> [PASSAGE SHOWN]:
[Start of section]
What’s My Motivation!?

Today I would like to talk about motivation, and share some techniques on finding motivational tools that could work for you. I know with ADHD it can be very difficult to maneuver through the executive dysfunction, distractions, and brain fog to even figure out what motivates us to do something in the first place. 

I want you to start to think about what “motivation” means to you, and what your answers are to these questions:

What is motivation? 

What does motivation look like, feel like, or sound like? 

How will you know when you’re motivated? 

How will you remember to stay motivated? 

What would prevent you from staying motivated? 

How do you think your ADHD symptoms have impacted your motivation? 

What’s motivated you in the past? 

What has worked to motivate you? 

What has not worked? 

On the surface, motivation is why we do something, right? It’s what gets us up in the morning. It’s what drives us to accomplish a goal. It’s our ultimate “why”. It always makes me think of that cliché overly dramatic actor yelling at a director, “What’s my motivation!?”

One way to discover what motivates us is to consider what are our core values. Core values are just that- they’re values that are embedded into us to our core. They’re who we are. There are no good or bad- or right or wrong- core values. They can be anything- honesty, kindness, charity, love, beauty, punctuality, justice, humor- whatever makes your heart sing. I want you to think about what core values you have. Try to narrow it down to five core values. It’s also important to remember that you can group similar values together under one umbrella term- like caring about animals can fall under the umbrella of kindness. It’s all about what the words mean to you and not necessarily the dictionary definition.

Now there’s always going to be things in life that are hard to find a motivation to do, or figure out how they align with our core values. It could be homework, chores- whatever they may be to you.
[End of section]
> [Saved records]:
[Start of section]
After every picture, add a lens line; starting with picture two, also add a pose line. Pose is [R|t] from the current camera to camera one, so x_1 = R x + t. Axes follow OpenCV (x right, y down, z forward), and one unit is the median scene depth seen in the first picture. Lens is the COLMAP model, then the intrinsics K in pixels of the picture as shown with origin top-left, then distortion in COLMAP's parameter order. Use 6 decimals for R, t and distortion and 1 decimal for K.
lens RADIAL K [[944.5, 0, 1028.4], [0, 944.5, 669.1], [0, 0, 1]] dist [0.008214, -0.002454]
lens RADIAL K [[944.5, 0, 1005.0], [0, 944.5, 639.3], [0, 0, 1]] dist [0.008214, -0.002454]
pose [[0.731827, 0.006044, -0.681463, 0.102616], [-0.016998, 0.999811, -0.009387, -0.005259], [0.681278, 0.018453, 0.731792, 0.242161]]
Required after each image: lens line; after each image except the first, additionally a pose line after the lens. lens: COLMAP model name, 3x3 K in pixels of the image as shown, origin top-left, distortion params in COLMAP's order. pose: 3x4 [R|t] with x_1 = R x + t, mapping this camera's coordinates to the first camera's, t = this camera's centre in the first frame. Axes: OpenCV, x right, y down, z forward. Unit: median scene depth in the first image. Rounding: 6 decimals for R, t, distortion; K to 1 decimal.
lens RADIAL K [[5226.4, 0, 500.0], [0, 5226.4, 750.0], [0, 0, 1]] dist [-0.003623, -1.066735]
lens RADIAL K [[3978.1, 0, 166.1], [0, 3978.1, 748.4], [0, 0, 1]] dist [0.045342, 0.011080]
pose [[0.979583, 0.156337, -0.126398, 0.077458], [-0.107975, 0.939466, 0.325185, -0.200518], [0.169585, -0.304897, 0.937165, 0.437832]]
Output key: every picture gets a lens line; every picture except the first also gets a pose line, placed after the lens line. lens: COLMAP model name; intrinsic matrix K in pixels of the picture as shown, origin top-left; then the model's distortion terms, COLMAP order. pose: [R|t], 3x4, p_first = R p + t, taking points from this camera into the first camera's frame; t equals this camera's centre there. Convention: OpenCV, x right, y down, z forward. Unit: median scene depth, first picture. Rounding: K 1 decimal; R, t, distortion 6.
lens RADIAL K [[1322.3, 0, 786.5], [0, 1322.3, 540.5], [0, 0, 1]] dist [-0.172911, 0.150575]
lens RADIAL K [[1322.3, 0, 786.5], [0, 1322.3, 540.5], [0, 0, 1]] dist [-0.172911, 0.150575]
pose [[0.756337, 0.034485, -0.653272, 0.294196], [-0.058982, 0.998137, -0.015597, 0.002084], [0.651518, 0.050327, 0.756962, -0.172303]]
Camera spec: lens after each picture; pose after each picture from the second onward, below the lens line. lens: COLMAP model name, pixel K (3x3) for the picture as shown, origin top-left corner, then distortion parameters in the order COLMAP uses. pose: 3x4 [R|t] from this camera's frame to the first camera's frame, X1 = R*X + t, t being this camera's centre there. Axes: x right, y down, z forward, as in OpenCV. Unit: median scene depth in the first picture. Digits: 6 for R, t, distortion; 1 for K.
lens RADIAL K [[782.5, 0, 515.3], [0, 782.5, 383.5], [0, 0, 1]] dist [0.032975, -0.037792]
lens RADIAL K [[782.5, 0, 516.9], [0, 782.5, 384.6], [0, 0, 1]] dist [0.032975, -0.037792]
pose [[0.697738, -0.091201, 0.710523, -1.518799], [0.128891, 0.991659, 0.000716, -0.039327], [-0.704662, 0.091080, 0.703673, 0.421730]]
[End of section]
> [EXERCISE DESCRIPTION]: Please continue the piece on ADHD and motivation, picking up right after its last sentence. The records were taken from a separate source.

> [SOLVED PROBLEM]:
Think about your answers to these questions:

What task- or tasks- am I having trouble finding motivation to do?

What does it mean to do this task? 

What about this task is important? 

What would it mean to finish this task?  

How does this relate to my core values? 

The most important motivator is the one that will work to get you to do the task. With the little minutia of the day, it can help to change your perspective on the task at hand to get motivated to get it done. In order to be successfully motivated, you have to find the reason why you get to do something as oppose to why you have to do something. It’s a small distinction and perspective shift incredibly important. Having to do something can make it feel like an obligation. Getting to do something is a lot more positive. 

What’s positive to you? 

What’s a positive perspective shift? 

Or, if that doesn’t resonate with you, ask yourself: is a positive outlook important? 

If not, what is important? 

The best solution to finding your motivation is the one that you are going to come up with yourself.  You are the expert in your own life. You are creative, resourceful, and whole and have the ability to figure this out.